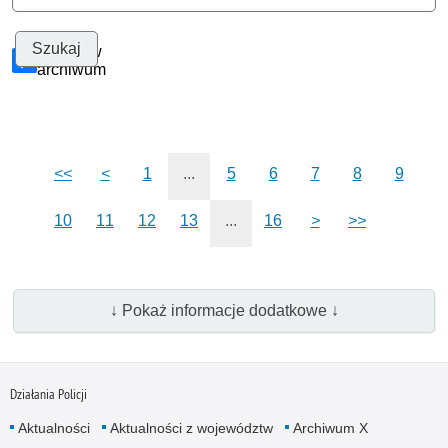
Szukaj w
archiwum
<<
<
1
...
5
6
7
8
9
10
11
12
13
...
16
>
>>
↓ Pokaż informacje dodatkowe ↓
Działania Policji
Aktualności
Aktualności z województw
Archiwum X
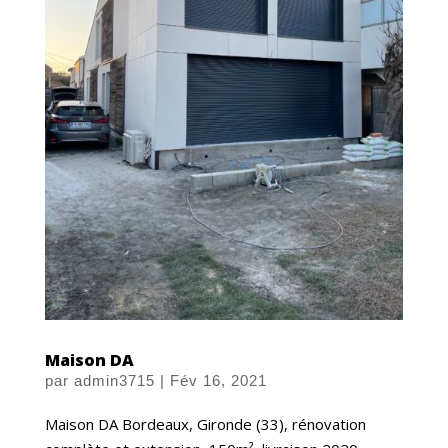
Maison DA
par
admin3715
|
Fév 16, 2021
Maison DA Bordeaux, Gironde (33), rénovation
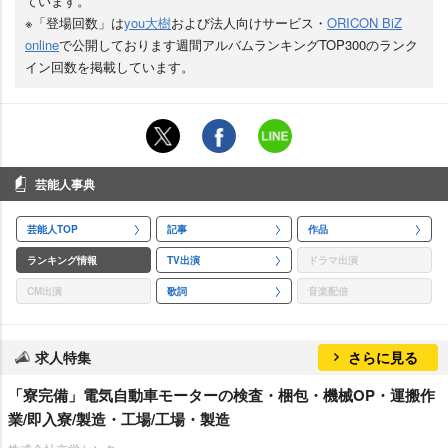
ています。
※「登場回数」は
you大樹
および法人向けサービス・
ORICON BiZ
online
で公開しております週間アルバムランキングTOP300のランク
イン回数を掲載しています。
芸能人事典
芸能人TOP
記事
作品
ランキング情報
TV出演
ドラマ出演
CM出演
歌詞
音楽配信
求人特集
さらに見る
「寮完備」電気自動車モーターの検査・梱包・機械OP・運搬作
業/即入寮/製造・工場/工場・製造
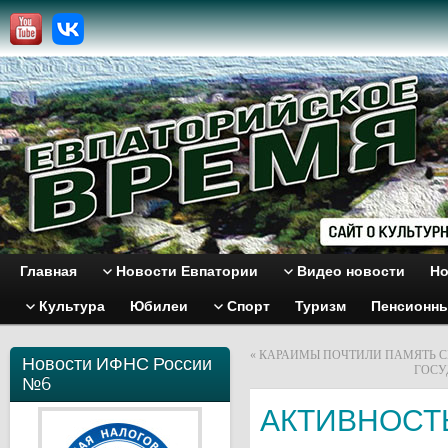
Главная
Новости Евпатории
Видео новости
Но
Культура
Юбилеи
Спорт
Туризм
Пенсионн
«
КАРАИМЫ ПОЧТИЛИ ПАМЯТЬ С
Новости ИФНС России
ГОСУ
№6
АКТИВНОСТЬ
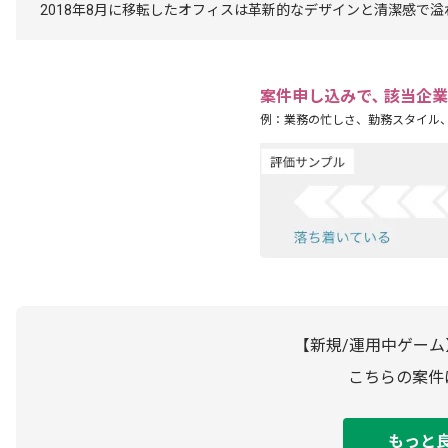
2018年8月に移転したオフィスは革新的なデザインと清潔感で
案件申し込みで､ 該当企
例：業務の忙しさ、勤務スタイル
【新規/運用中ゲーム
こちらの案件
もっと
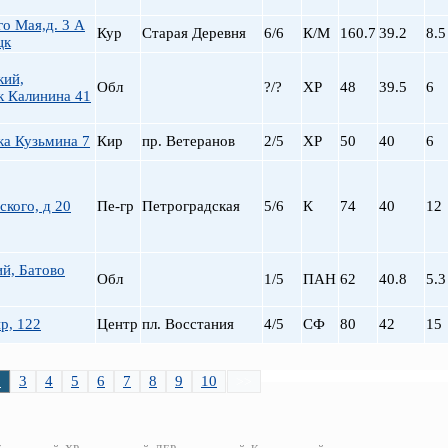
го Мая,д. 3 А
Кур
Старая Деревня
6/6
К/М
160.7
39.2
8.5
цк
кий,
Обл
?/?
ХР
48
39.5
6
к Калинина 41
ка Кузьмина 7
Кир
пр. Ветеранов
2/5
ХР
50
40
6
кого, д 20
Пе-гр
Петроградская
5/6
К
74
40
12
й, Батово
Обл
1/5
ПАН
62
40.8
5.3
р, 122
Центр
пл. Восстания
4/5
СФ
80
42
15
2
3
4
5
6
7
8
9
10
>>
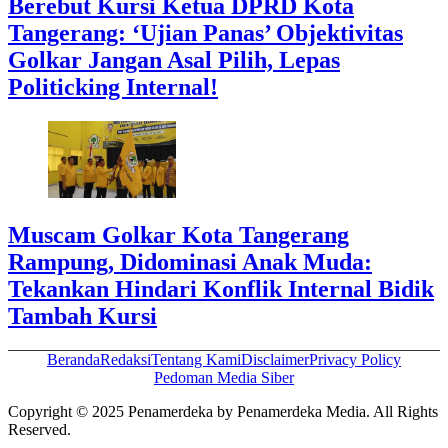
Berebut Kursi Ketua DPRD Kota
Tangerang: ‘Ujian Panas’ Objektivitas
Golkar Jangan Asal Pilih, Lepas
Politicking Internal!
Muscam Golkar Kota Tangerang
Rampung, Didominasi Anak Muda:
Tekankan Hindari Konflik Internal Bidik
Tambah Kursi
Beranda
Redaksi
Tentang Kami
Disclaimer
Privacy Policy
Pedoman Media Siber
Copyright © 2025 Penamerdeka by Penamerdeka Media. All Rights
Reserved.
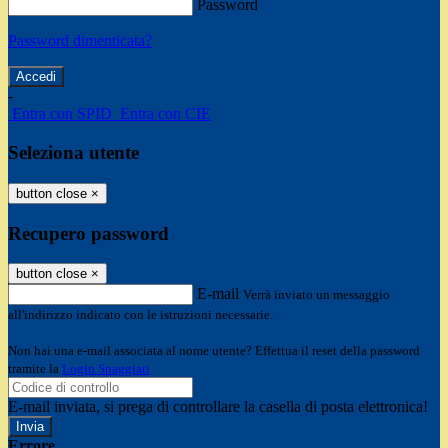
Password
Password dimenticata?
-
Entra con SPID
Entra con CIE
Seleziona utente
button close
×
Recupero password
button close
×
E-mail
Verrà inviato un messaggio
all'indirizzo indicato con le istruzioni necessarie.
Non hai una e-mail associata al nome utente? Effettua il reset della password
tramite la
Login Spaggiari
E-mail inviata, si prega di controllare la casella di posta elettronica!
Errore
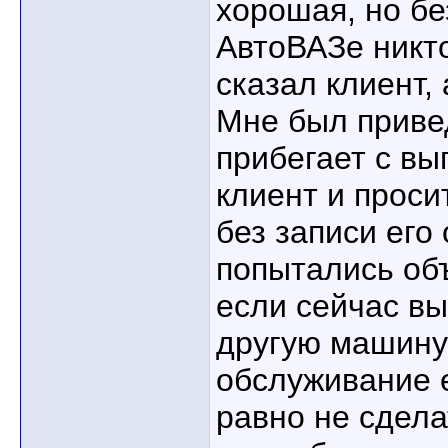
хорошая, но б
АвтоВАЗе никто
сказал клиент,
Мне был приве
прибегает с в
клиент и проси
без записи его
попытались объ
если сейчас вы
другую машину 
обслуживание е
равно не сделат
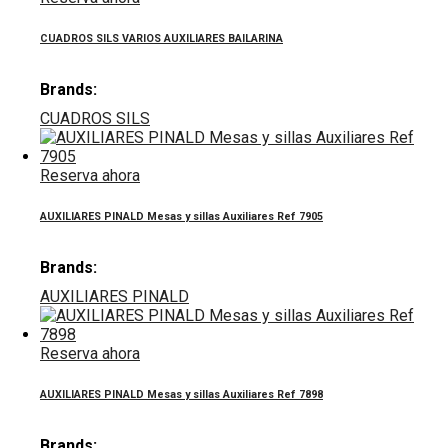
CUADROS SILS VARIOS AUXILIARES BAILARINA
Brands:
CUADROS SILS
Reserva ahora
AUXILIARES PINALD Mesas y sillas Auxiliares Ref 7905
Brands:
AUXILIARES PINALD
Reserva ahora
AUXILIARES PINALD Mesas y sillas Auxiliares Ref 7898
Brands:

• • •

§ Task requirements: If a line in the records includes the string "sillas", copy it.

§ Output for this exercise:
AUXILIARES PINALD Mesas y sillas Auxiliares Ref 7905
AUXILIARES PINALD Mesas y sillas Auxiliares Ref 7898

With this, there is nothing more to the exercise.